Although making time is important, the whole thing is going to be counterproductive if you both end up stressing about how this has to be the night that is your sex night. If it looks like it’s not going to work, or if it feels like all the fun has gone out of it because the stakes are now weirdly high, just relax and think about when a good time would be.

Think About Changing It Up

One of the most annoying things about the pandemic is how it’s been both incredibly unpredictable and totally monotonous. If you’re feeling like the endless grind of unchanging days and weeks is starting to be reflected in your sex life, then talk to your partner about how you can keep things fresh.
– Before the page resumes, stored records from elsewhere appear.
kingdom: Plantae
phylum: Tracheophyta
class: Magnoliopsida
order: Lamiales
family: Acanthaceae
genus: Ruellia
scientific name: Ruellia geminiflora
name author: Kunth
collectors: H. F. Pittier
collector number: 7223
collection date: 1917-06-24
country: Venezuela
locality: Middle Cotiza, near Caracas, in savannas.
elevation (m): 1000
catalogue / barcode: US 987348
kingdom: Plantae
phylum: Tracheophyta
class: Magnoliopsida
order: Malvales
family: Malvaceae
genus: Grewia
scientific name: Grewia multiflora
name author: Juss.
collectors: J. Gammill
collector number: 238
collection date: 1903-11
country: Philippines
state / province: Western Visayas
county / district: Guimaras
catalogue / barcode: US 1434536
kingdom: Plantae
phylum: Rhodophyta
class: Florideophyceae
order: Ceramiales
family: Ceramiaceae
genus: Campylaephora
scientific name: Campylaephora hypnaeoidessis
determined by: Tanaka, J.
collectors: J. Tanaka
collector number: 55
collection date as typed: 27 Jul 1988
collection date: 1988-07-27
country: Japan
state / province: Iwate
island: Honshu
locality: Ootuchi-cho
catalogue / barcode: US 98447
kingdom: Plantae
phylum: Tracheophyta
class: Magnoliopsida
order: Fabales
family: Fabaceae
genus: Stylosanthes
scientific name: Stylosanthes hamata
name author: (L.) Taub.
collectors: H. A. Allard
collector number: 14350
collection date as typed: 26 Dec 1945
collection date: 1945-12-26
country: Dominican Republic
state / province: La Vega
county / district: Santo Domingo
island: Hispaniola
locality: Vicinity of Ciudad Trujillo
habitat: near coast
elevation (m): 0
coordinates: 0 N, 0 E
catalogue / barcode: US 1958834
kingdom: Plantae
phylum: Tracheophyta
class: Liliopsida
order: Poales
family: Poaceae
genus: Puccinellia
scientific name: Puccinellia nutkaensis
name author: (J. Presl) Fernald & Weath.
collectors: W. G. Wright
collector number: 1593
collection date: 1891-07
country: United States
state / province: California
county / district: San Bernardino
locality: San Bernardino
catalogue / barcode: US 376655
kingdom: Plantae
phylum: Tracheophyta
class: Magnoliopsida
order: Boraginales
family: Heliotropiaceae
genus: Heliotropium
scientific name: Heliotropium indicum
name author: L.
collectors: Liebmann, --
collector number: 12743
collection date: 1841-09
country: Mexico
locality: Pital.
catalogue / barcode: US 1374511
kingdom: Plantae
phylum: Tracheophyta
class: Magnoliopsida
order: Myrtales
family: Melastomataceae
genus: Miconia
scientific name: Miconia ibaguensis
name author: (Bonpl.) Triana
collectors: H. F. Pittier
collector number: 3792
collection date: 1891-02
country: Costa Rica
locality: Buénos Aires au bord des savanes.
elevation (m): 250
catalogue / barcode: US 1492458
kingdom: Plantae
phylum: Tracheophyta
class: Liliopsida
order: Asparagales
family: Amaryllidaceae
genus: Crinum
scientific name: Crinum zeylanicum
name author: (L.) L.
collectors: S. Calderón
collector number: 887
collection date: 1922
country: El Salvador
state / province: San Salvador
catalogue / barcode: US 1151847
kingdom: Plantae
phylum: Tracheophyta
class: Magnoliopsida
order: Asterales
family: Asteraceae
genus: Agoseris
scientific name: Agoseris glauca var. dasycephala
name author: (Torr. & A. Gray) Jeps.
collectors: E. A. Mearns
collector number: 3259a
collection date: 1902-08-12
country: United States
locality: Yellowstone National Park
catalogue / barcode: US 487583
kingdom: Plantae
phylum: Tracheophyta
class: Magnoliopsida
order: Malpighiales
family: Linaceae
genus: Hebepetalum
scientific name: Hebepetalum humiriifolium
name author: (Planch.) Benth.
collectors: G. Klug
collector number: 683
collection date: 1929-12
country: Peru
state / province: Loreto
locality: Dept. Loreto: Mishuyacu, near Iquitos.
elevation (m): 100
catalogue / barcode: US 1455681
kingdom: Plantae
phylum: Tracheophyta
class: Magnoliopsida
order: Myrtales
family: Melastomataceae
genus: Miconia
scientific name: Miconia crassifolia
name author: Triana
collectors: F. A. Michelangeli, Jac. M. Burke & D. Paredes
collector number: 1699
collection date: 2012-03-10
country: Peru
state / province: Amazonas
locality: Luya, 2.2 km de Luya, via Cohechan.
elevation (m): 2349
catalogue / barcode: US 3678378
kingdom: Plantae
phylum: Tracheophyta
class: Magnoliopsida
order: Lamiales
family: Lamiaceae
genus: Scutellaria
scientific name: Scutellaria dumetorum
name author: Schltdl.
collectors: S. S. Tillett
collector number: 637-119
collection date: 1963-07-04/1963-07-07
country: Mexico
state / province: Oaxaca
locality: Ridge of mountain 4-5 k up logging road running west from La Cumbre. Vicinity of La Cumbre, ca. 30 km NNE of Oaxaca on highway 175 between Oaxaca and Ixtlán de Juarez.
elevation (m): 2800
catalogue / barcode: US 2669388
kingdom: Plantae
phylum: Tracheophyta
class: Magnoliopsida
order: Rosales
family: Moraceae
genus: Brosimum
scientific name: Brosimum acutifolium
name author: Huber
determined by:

An honest conversation about what you’d like to try can yield wonderful results for both of you, whether that’s incorporating some toys or watching adult movies or a sex cam together. According to reports, sex toy sales have more than doubled during lockdown and it makes a lot of sense, doesn’t it? Now feels like the time to be adventurous and have some fun, so have a chat with your partner to see what they might be into that you can explore together?

Be Spontaneous

OK, so like the “make time” point earlier, this is an oldie when it comes to sex life advice, but it’s also a goodie. As we mentioned and as you may have noticed, this year has been a real grind and we’ve all struggled to stay positive and keep our mood up, let alone feel sexy.

Although we’re sure that you tell your partner how you feel and how attractive you find them, it’s always a good idea to show it with a spontaneous gesture or activity. Of course this will get easier once we can all go out again, but right now it’s up to you to think about how you can demonstrate how much they turn you on.